§ TEXTAUSZUG

• • • • • • •

Betroffene berichten über Sorgen, den Anforderungen des Alltags nicht mehr gerecht werden zu können, sowie über Persönlichkeitsveränderungen durch Anhedonie bzw. reduzierte positive und negative emotionale Reaktivität. Auch kommt es, bedingt durch Apathie und emotionale Abstumpfung („Zombiegefühl“), vermehrt zu Suizidgedanken oder sogar Suizid.
In einer explorativen Erhebung der PSSD Hilfe Deutschland e. V. (n = 40) gaben 28 Befragte an, dass die konsultierten Ärzte oder Psychologen ihr Anliegen nicht ernstgenommen hätten. Zudem verstärken mangelnde Behandlungsmöglichkeiten den Leidensdruck. Insgesamt ist davon auszugehen, dass seit der Zulassung des ersten SSRI Fluvoxamin im Jahr 1984 die Zahl der PSSD-Betroffenen kontinuierlich ansteigt. Dies spiegelt sich nicht zuletzt in einer steigenden Zahl an Beiträgen in Online-Foren- bzw. Online-Selbsthilfe-Gruppen wider.

• • • • • • •

§ AUFGABENLISTE
(1) Schreib aus dem Textauszug über PSSD den Abschnitt wörtlich heraus, der mit den Worten „In einer explorativen“ anfängt und mit „bzw. Online-Selbsthilfe-Gruppen wider.“ aufhört.
(2) Setz den Text über PSSD und seine Folgen für Betroffene nach seinem letzten Satz fort.

§ VORLIEGENDE ANGABEN
• • • • • • •

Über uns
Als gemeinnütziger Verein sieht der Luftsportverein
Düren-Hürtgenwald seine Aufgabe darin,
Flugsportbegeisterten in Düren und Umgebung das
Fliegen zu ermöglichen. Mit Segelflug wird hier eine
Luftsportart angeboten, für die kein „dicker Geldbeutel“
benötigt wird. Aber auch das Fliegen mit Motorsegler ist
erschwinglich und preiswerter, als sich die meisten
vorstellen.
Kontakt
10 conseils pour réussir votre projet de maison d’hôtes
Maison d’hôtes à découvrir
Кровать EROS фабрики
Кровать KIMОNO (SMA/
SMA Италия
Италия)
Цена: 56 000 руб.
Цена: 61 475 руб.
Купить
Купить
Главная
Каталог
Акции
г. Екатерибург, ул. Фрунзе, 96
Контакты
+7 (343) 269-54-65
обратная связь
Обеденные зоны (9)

• • • • • • •

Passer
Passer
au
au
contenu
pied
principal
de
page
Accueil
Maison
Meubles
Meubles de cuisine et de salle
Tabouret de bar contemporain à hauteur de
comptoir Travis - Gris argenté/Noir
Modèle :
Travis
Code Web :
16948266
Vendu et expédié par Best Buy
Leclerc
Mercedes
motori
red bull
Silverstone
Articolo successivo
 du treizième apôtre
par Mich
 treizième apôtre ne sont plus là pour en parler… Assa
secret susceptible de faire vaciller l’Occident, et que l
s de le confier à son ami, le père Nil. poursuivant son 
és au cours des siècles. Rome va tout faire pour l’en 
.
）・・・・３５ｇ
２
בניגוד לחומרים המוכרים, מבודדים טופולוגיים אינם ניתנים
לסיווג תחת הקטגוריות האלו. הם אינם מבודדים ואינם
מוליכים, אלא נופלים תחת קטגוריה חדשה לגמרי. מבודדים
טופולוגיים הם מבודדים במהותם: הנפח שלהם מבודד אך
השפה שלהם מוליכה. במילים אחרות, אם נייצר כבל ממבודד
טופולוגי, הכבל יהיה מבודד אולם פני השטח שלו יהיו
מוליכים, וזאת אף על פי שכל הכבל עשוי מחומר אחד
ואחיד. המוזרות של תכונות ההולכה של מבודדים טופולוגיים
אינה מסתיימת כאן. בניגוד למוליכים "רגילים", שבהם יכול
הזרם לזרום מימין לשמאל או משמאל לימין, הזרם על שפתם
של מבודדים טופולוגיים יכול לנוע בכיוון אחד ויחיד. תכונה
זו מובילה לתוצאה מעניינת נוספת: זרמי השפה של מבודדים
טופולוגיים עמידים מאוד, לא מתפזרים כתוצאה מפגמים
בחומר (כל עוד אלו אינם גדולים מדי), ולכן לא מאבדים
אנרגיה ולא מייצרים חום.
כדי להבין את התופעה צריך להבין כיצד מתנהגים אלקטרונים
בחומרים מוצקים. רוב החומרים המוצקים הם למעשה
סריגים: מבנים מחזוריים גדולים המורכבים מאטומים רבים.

• • • • • • •

§ ANTWORTEN NACH EINTRÄGEN
(1)
In einer explorativen Erhebung der PSSD Hilfe Deutschland e. V. (n = 40) gaben 28 Befragte an, dass die konsultierten Ärzte oder Psychologen ihr Anliegen nicht ernstgenommen hätten. Zudem verstärken mangelnde Behandlungsmöglichkeiten den Leidensdruck. Insgesamt ist davon auszugehen, dass seit der Zulassung des ersten SSRI Fluvoxamin im Jahr 1984 die Zahl der PSSD-Betroffenen kontinuierlich ansteigt. Dies spiegelt sich nicht zuletzt in einer steigenden Zahl an Beiträgen in Online-Foren- bzw. Online-Selbsthilfe-Gruppen wider.

(2)
Die PSSD Hilfe Deutschland e. V. hat sich u. a. zur Aufgabe gemacht, bei Fachleuten ein Bewusstsein zu schaffen und Forschung zu initiieren und zu begleiten. Hinsichtlich der Schwierigkeiten in der therapeutische Kommunikation wird auf die folgenden Lösungsansätze eingegangen: offenes Anamnesegespräch ohne voreilige Stigmatisierung aufgrund bekannter Komorbiditäten, Transparenz und Aufklärung bezüglich möglicher Ursachen für die Beschwerden, systematische Befragung/Untersuchung zum Ausschluss etwaiger anderer Ursachen, Vermittlung an entsprechende Fachärzte.